- Excerpted text:
__________________________________________________

# Gas Weight?



## pickinfights (Oct 3, 2006)

If this question has been asked please direct me to the thread. I could not find one. Anyway, Is it more benificial to have the weight of the gas for traction? or little fuel to help cut some fat?


----------



## IPOCKALYPSE (Mar 7, 2005)

I would think that if your having traction problems then you might need different tires, launch differently or you could use the weight of fuel to help. If your not having launching issues then I would say cut fat.


----------



## pickinfights (Oct 3, 2006)

Not just launching. Is the car's weight ratio better with a full tank when cornering at higher speeds?


----------



## flyer469 (May 19, 2006)

http://www.santacruzpl.org/readyref/files/g-l/gasoline.shtml

usually around 6.2ish temp depending


----------



## kevracer (Sep 27, 2004)

Considering the weight of a full tank of gas is 112# (18 gallons @ 6.2#/gal), and the dry curb weight of a 2006 GTO of 3,725# (GTO website), the 2-3% weight difference for a full tank of gas likely has little effect on handling. At least a full tank of gas lets you enjoy the GTO's handling longer befroe you have to stop and get more gas.

__________________________________________________

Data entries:
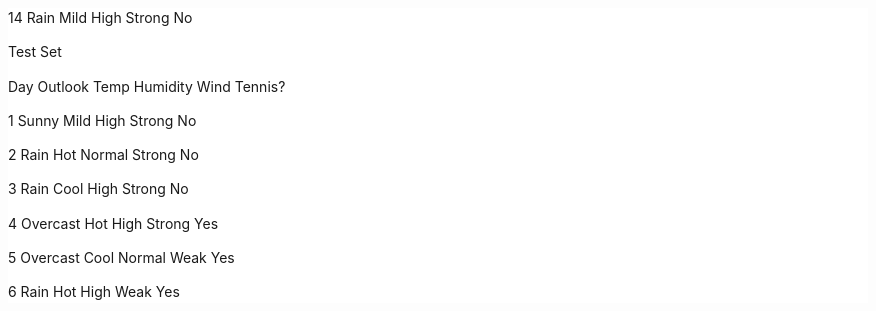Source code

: 14
Rain
Mild
High
Strong
No

Test Set

Day
Outlook
Temp
Humidity
Wind
Tennis?

1
Sunny
Mild
High
Strong
No

2
Rain
Hot
Normal
Strong
No

3
Rain
Cool
High
Strong
No

4
Overcast
Hot
High
Strong
Yes

5
Overcast
Cool
Normal
Weak
Yes

6
Rain
Hot
High
Weak
Yes
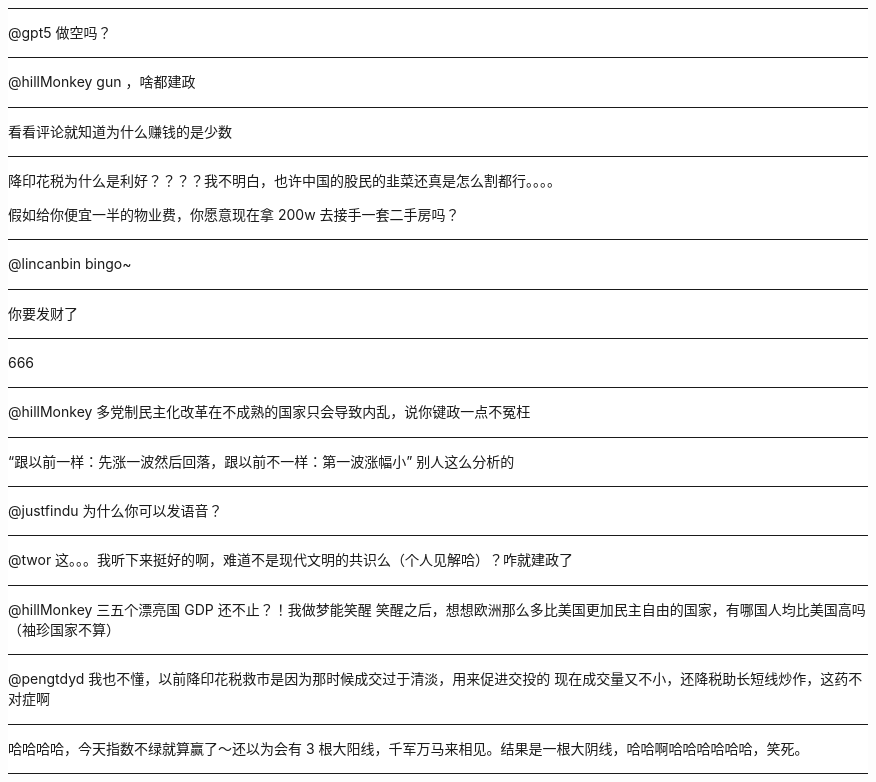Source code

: ---------------------------------------------------

@gpt5 做空吗？

---------------------------------------------------

@hillMonkey gun ，啥都建政

---------------------------------------------------

看看评论就知道为什么赚钱的是少数

---------------------------------------------------

降印花税为什么是利好？？？？我不明白，也许中国的股民的韭菜还真是怎么割都行。。。。

假如给你便宜一半的物业费，你愿意现在拿 200w 去接手一套二手房吗？

---------------------------------------------------

@lincanbin bingo~

---------------------------------------------------

你要发财了

---------------------------------------------------

666

---------------------------------------------------

@hillMonkey 多党制民主化改革在不成熟的国家只会导致内乱，说你键政一点不冤枉

---------------------------------------------------

“跟以前一样：先涨一波然后回落，跟以前不一样：第一波涨幅小” 别人这么分析的

---------------------------------------------------

@justfindu 为什么你可以发语音？

---------------------------------------------------

@twor 这。。。我听下来挺好的啊，难道不是现代文明的共识么（个人见解哈）？咋就建政了

---------------------------------------------------

@hillMonkey 三五个漂亮国 GDP 还不止？！我做梦能笑醒
笑醒之后，想想欧洲那么多比美国更加民主自由的国家，有哪国人均比美国高吗（袖珍国家不算）

---------------------------------------------------

@pengtdyd 我也不懂，以前降印花税救市是因为那时候成交过于清淡，用来促进交投的
现在成交量又不小，还降税助长短线炒作，这药不对症啊

---------------------------------------------------

哈哈哈哈，今天指数不绿就算赢了～还以为会有 3 根大阳线，千军万马来相见。结果是一根大阴线，哈哈啊哈哈哈哈哈哈，笑死。

---------------------------------------------------
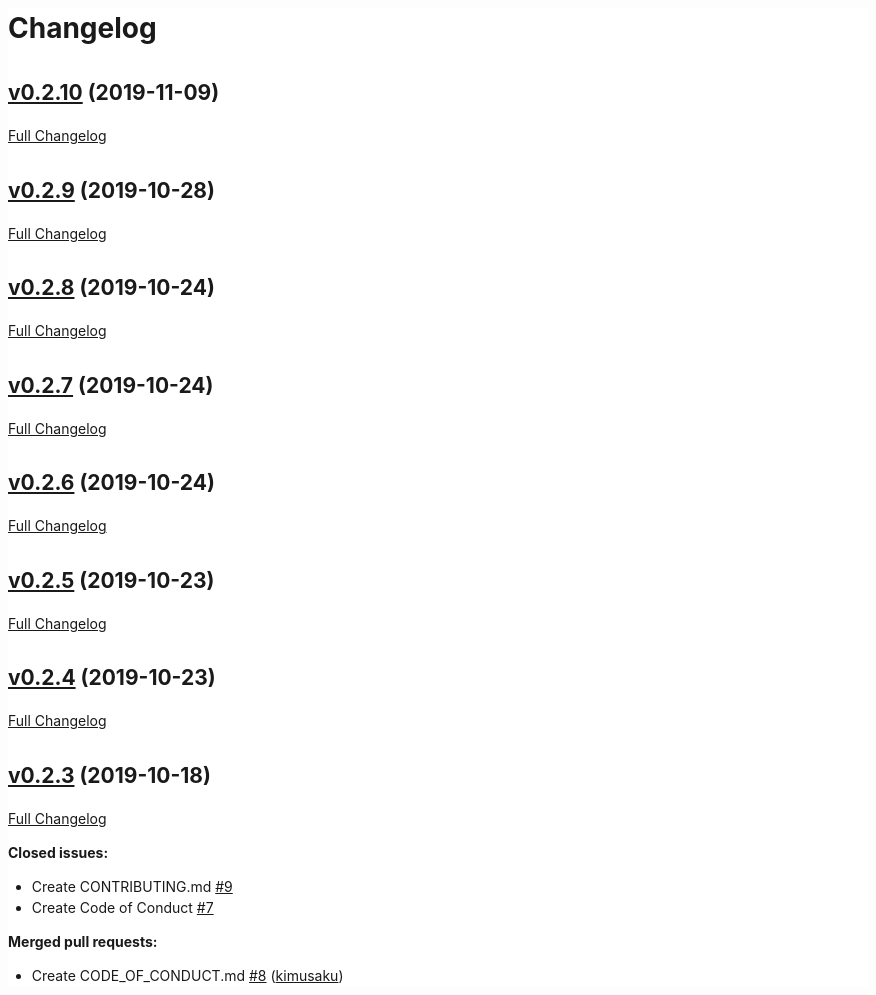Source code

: # Changelog

## [v0.2.10](https://github.com/FujitsuLaboratories/escapin/tree/v0.2.10) (2019-11-09)

[Full Changelog](https://github.com/FujitsuLaboratories/escapin/compare/v0.2.9...v0.2.10)

## [v0.2.9](https://github.com/FujitsuLaboratories/escapin/tree/v0.2.9) (2019-10-28)

[Full Changelog](https://github.com/FujitsuLaboratories/escapin/compare/v0.2.8...v0.2.9)

## [v0.2.8](https://github.com/FujitsuLaboratories/escapin/tree/v0.2.8) (2019-10-24)

[Full Changelog](https://github.com/FujitsuLaboratories/escapin/compare/v0.2.7...v0.2.8)

## [v0.2.7](https://github.com/FujitsuLaboratories/escapin/tree/v0.2.7) (2019-10-24)

[Full Changelog](https://github.com/FujitsuLaboratories/escapin/compare/v0.2.6...v0.2.7)

## [v0.2.6](https://github.com/FujitsuLaboratories/escapin/tree/v0.2.6) (2019-10-24)

[Full Changelog](https://github.com/FujitsuLaboratories/escapin/compare/v0.2.5...v0.2.6)

## [v0.2.5](https://github.com/FujitsuLaboratories/escapin/tree/v0.2.5) (2019-10-23)

[Full Changelog](https://github.com/FujitsuLaboratories/escapin/compare/v0.2.4...v0.2.5)

## [v0.2.4](https://github.com/FujitsuLaboratories/escapin/tree/v0.2.4) (2019-10-23)

[Full Changelog](https://github.com/FujitsuLaboratories/escapin/compare/v0.2.3...v0.2.4)

## [v0.2.3](https://github.com/FujitsuLaboratories/escapin/tree/v0.2.3) (2019-10-18)

[Full Changelog](https://github.com/FujitsuLaboratories/escapin/compare/v0.2.2...v0.2.3)

**Closed issues:**

- Create CONTRIBUTING.md [\#9](https://github.com/FujitsuLaboratories/escapin/issues/9)
- Create Code of Conduct [\#7](https://github.com/FujitsuLaboratories/escapin/issues/7)

**Merged pull requests:**

- Create CODE_OF_CONDUCT.md [\#8](https://github.com/FujitsuLaboratories/escapin/pull/8) ([kimusaku](https://github.com/kimusaku))
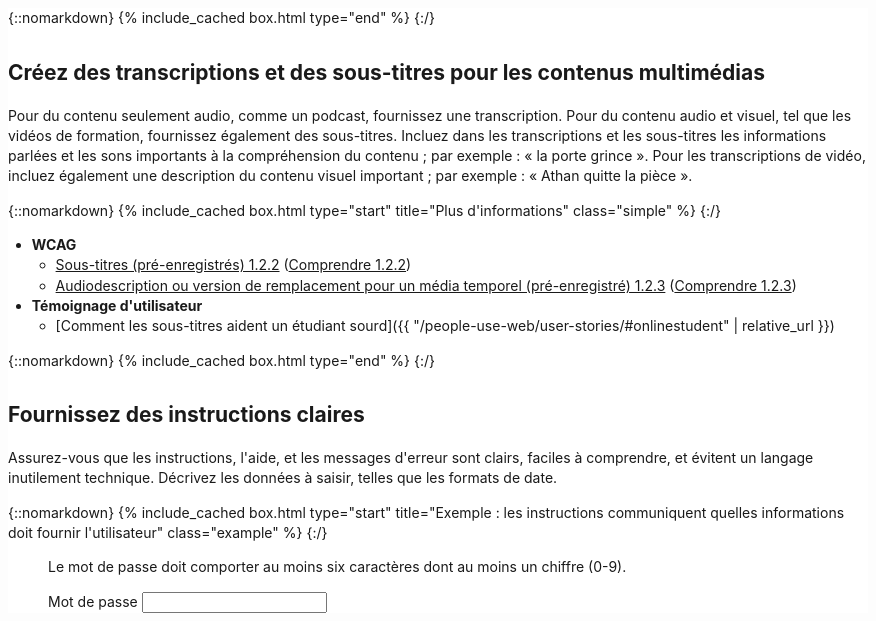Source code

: {::nomarkdown}
{% include_cached box.html type="end" %}
{:/}

## Créez des transcriptions et des sous-titres pour les contenus multimédias

Pour du contenu seulement audio, comme un podcast, fournissez une transcription. Pour du contenu audio et visuel, tel que les vidéos de formation, fournissez également des sous-titres. Incluez dans les transcriptions et les sous-titres les informations parlées et les sons importants à la compréhension du contenu&nbsp;; par exemple&nbsp;: «&nbsp;la porte grince&nbsp;». Pour les transcriptions de vidéo, incluez également une description du contenu visuel important&nbsp;; par exemple&nbsp;: «&nbsp;Athan quitte la pièce&nbsp;».

{::nomarkdown}
{% include_cached box.html type="start" title="Plus d'informations" class="simple" %}
{:/}

* **WCAG**
  * [Sous-titres (pré-enregistrés) 1.2.2](/WAI/WCAG21/quickref/#captions-prerecorded) ([Comprendre 1.2.2](/WAI/WCAG21/Understanding/captions-prerecorded))
  * [Audiodescription ou version de remplacement pour un média temporel (pré-enregistré) 1.2.3](/WAI/WCAG21/quickref/#audio-description-or-media-alternative-prerecorded) ([Comprendre 1.2.3](/WAI/WCAG21/Understanding/audio-description-or-media-alternative-prerecorded))
* **Témoignage d'utilisateur**
  * [Comment les sous-titres aident un étudiant sourd]({{ "/people-use-web/user-stories/#onlinestudent" | relative_url }})

{::nomarkdown}
{% include_cached box.html type="end" %}
{:/}

## Fournissez des instructions claires

Assurez-vous que les instructions, l'aide, et les messages d'erreur sont clairs, faciles à comprendre, et évitent un langage inutilement technique. Décrivez les données à saisir, telles que les formats de date.

{::nomarkdown}
{% include_cached box.html type="start" title="Exemple : les instructions communiquent quelles informations doit fournir l'utilisateur" class="example" %}
{:/}

<div class="errors">
  <figure>
    <div>
      <form action="#" method="post">
        <p id="password-desc">Le mot de passe doit comporter au moins six caractères dont au moins un chiffre (0-9).</p>
        <div class="row">
          <label for="password">Mot de passe</label>
          <input aria-describedby="password-desc" type="password" id="password" name="password" value="">
        </div>
      </form>
    </div>
  </figure>
</div>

__________________________________________________

- Problem A: Quote the gas weight thread word for word, beginning at "## kevracer (Sep" and stopping after "get more gas.".
- Problem B: Continue the forum thread about gas weight and handling from where it stops.

- Task result A:
## kevracer (Sep 27, 2004)

Considering the weight of a full tank of gas is 112# (18 gallons @ 6.2#/gal), and the dry curb weight of a 2006 GTO of 3,725# (GTO website), the 2-3% weight difference for a full tank of gas likely has little effect on handling. At least a full tank of gas lets you enjoy the GTO's handling longer befroe you have to stop and get more gas.

- Task result B:
Your question is like the old argument about whether a full tank of gas negatively effects fuel economy (not an issue with our GTO's.)


----------



## pickinfights (Oct 3, 2006)

kevracer said:


> Considering the weight of a full tank of gas is 112# (18 gallons @ 6.2#/gal), and the dry curb weight of a 2006 GTO of 3,725# (GTO website), the 2-3% weight difference for a full tank of gas likely has little effect on handling. At least a full tank of gas lets you enjoy the GTO's handling longer befroe you have to stop and get more gas.
> 
> Your question is like the old argument about whether a full tank of gas negatively effects fuel economy (not an issue with our GTO's.)


Thanks Kev.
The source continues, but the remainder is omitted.